‘Consecration’ Delivers Unholy Horror Soaked In The Feminine Divine [Review]

Consecration
CONSECRATION - Still 1

So often religious horror is male-focused. Sure, a young girl may be possessed and screaming in Latin while throwing up nails, but what the film wants us to really care about is the journey of the priest yelling Bible verses at her in an effort to “cure” her affliction. It’s exhausting patriarchy at work and at a point, it’s yawn-inducing. That’s why Christopher Smith’s newest film Consecration is a welcome breath of fresh air with a story focused on women, religion, and what it means to experience the divine. Smith takes well-worn religious horror tropes and borrows a few only to throw them out the window and deliver a new kind of terror in the name of the Lord.

Consecration follows an on-the-nose-named Grace (Jena Malone) who recently learned about the apparent suicide of her brother. He was a priest in an isolated Scottish convent, so naturally, Grace travels there to discover what exactly happened to him. Staunchly agnostic, Grace walks among the cloistered nuns and an imposing priest (Danny Huston) as she tries to unravel the mystery around her brother’s death.

Of course, Grace’s journey is often stalled or blocked by the convent’s religious figures, who don’t approve of her meddling about or poking around. There’s a secret they’re trying to keep and Grace knows it. But, Grace also has a few secrets of her own, buried deep within her psyche. The more time she spends at the convent, the more she learns not only about the haunting locale but about her own past.

Smith is no stranger to the world of horror. From his feature film debut Creep (not the found footage film) to his dark horror-comedy Severance to his dark period piece Black Death, Smith moves through subgenres with ease. He plays with genre conventions like toys, materials to not just use but to twist and make his own. And his approach is no different in Consecration as he teases one story and delivers another.

Malone turns a delicious performance as the mousy Grace who wants nothing more than to be at home with her cats and figure out what happened to her brother. She’s unassuming at first, but as we spend time with her, we realize her strength. She doesn’t crumbles at adversity or pushback. Instead, she pushes right back, and even harder. It’s a delight to see Malone, both here and in Carter Smith’s upcoming film Swallowed, bursting into 2023 horror with two killer, pardon the pun, performances.

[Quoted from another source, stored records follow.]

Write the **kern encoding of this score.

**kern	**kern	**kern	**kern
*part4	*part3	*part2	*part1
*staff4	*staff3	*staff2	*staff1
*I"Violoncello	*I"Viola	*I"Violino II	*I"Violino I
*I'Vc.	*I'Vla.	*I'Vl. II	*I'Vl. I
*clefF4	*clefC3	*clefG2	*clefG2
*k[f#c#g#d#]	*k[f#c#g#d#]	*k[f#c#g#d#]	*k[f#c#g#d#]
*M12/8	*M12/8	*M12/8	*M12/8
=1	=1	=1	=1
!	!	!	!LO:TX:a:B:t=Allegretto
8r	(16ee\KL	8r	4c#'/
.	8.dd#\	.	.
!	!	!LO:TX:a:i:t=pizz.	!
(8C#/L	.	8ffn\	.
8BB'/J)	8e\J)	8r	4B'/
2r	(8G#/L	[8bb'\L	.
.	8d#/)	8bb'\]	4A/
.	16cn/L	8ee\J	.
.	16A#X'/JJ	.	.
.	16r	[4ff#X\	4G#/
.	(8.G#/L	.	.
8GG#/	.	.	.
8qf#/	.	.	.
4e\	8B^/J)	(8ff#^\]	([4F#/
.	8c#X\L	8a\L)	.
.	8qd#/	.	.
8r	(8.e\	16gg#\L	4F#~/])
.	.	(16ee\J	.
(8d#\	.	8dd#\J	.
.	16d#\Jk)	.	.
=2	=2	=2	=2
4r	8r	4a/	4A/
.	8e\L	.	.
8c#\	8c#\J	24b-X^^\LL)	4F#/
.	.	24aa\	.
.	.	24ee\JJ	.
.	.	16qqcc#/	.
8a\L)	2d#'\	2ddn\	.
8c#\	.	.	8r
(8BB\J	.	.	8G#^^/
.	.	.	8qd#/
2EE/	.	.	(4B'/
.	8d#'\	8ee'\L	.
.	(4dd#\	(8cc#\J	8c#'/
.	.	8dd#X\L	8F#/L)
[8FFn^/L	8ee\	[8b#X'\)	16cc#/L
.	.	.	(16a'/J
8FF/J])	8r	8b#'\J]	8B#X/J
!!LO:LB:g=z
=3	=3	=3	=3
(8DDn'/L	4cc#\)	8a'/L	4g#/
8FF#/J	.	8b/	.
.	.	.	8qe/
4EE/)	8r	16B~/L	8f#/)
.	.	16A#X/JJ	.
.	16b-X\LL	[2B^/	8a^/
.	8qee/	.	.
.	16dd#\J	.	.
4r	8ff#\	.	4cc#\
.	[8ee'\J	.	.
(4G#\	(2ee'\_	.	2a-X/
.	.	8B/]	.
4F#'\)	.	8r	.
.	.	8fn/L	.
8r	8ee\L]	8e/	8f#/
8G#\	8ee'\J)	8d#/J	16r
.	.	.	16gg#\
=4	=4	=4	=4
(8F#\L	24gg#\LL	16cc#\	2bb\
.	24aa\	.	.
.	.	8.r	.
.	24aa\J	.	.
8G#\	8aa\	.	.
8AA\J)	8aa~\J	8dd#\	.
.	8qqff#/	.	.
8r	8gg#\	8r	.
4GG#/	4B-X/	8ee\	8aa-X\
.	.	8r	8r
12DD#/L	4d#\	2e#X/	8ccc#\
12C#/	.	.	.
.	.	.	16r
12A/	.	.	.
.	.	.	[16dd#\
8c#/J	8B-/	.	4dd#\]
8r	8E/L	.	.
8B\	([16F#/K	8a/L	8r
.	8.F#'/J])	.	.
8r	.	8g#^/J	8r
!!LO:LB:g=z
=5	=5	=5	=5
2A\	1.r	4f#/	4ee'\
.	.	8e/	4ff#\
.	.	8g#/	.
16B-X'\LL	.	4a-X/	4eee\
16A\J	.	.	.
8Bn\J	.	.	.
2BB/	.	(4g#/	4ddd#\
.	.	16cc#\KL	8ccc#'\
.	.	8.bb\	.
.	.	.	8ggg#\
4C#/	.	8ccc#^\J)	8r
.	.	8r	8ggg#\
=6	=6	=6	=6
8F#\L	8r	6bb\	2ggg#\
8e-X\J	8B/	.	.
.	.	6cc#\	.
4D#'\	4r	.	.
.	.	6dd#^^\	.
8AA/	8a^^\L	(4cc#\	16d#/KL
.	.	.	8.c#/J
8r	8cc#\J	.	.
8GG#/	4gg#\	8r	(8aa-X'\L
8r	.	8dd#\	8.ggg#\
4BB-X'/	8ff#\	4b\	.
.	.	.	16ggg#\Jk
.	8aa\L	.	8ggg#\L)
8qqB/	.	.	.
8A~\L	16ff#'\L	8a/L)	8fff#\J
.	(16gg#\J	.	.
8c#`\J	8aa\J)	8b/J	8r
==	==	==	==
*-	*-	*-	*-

While Huston’s turn as Father Romero seems necessary to establish the power dynamics at hand, he distracts from the fascinating matriarchal systems at hand. Grace mostly interacts with the nuns and Mother Superior, whose all-white habits evoke terrifying purity. Huston’s character, and his performance, are distracting, disrupting the strange flow Smith creates through the film.

The tone here, supported by lush settings that feel otherworldly, is steeped with feminine energy. Now, this isn’t a nunsploitation film ala Benedetta, The Devils, or Alucarda. Smith walks down that line very carefully, never fully diving into exploitation film territory but gives us tastes of that (just look at the main marketing image of a blood-soaked Grace in a nun’s habit). With whispers of nunsploitation and a commitment to subverting expectations of male-focused journeys of faith, Smith creates a new kind of religious horror that we desperately need more of, especially in the year of our Lord 2023.

Consecration is a film that needs to be seen with little to no knowledge of the plot. While the film is a tense slow-burn at moments, its reveals will knock you back and have you praying for more religious horror like this. It’s a film that rewards patience with a bizarre final act. Admittedly that may be asking too much from some viewers. But if slow burns are your particular flavor of horror, Consecration awaits you at the altar. Go on, you know you want to.

3.5

Summary

‘Consecration’ is a subversive piece of religious horror that rewards patient viewers with one wild ending.